Maple Flooring Manufacturers Ass'n v. United States
Headline: Court reverses lower court, ruling that a flooring trade association’s routine sharing of cost, freight, and sales statistics does not automatically violate the Sherman Act and cannot be dissolved absent proof of price-fixing.
Holding:
- Allows trade groups to share industry cost, freight, and sales data without automatic breakup.
- Reverses lower court’s order dissolving the association; stops immediate breakup.

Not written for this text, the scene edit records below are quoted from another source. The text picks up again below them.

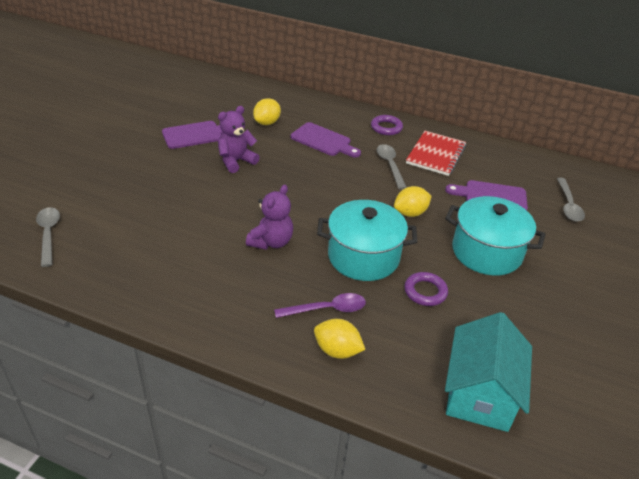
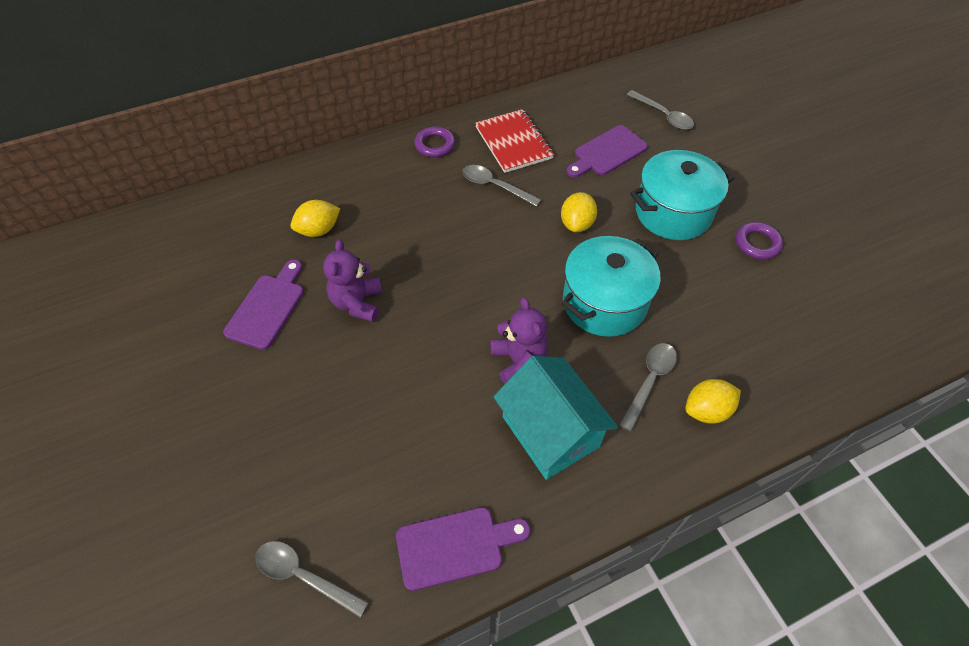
camera: 45 degrees left, 15 degrees up
(267, 123) = (319, 230): yellow lemon -> yellow lemon turned 75 degrees clockwise
(323, 141) = (402, 207): purple cutting board -> purple cutting board (455, 546)
(327, 309) = (650, 381): purple spoon -> grey spoon
(425, 292) = (686, 292): purple ring -> purple ring (757, 243)
(480, 393) = (824, 344): turquoise house -> turquoise house (550, 431)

- Leaves open government enforcement if evidence of price-fixing or coercion appears.
Summary
Background
The United States sued a trade association and about two dozen corporate flooring manufacturers that make and sell maple, beech, and birch flooring in interstate commerce. The government said the group’s long practice of compiling and sharing detailed cost, freight, production, and sales data necessarily restrained competition and asked the court to dissolve the association and stop those activities. The district court ordered dissolution, relying in part on the association’s past practices and predecessor plans.
Reasoning
The Supreme Court considered whether gathering and sharing industry statistics by itself destroys competition. The Court found no agreement among members to fix prices, force production cuts, or punish members who sold at lower prices. It distinguished prior cases where information-sharing was paired with penalties, compulsory reporting, or active concerted efforts to curtail production and raise prices. Because the association openly compiled estimates of cost, freight tables, and past sales data, met to discuss industry conditions, and did not bind members to any prices, the Court concluded those activities alone do not inevitably produce an unlawful restraint under the Sherman Act.
Real world impact
The decision reverses the breakup order and allows trade groups to collect and circulate factual business data so long as they do not reach agreements to fix prices or coerce members. It leaves government enforcement available if clear evidence later shows collusion, coercion, or agreed price maintenance. Businesses and regulators should therefore monitor how shared data are used, because misuse or added coercive mechanisms could still be unlawful.
Dissents or concurrances
Several Justices dissented, arguing the record showed longstanding plans and practices likely to suppress competition and that earlier intervention to dissolve the association was justified to prevent harm. They emphasized that repeated disclosure obligations and association history could reasonably predict anti-competitive outcomes.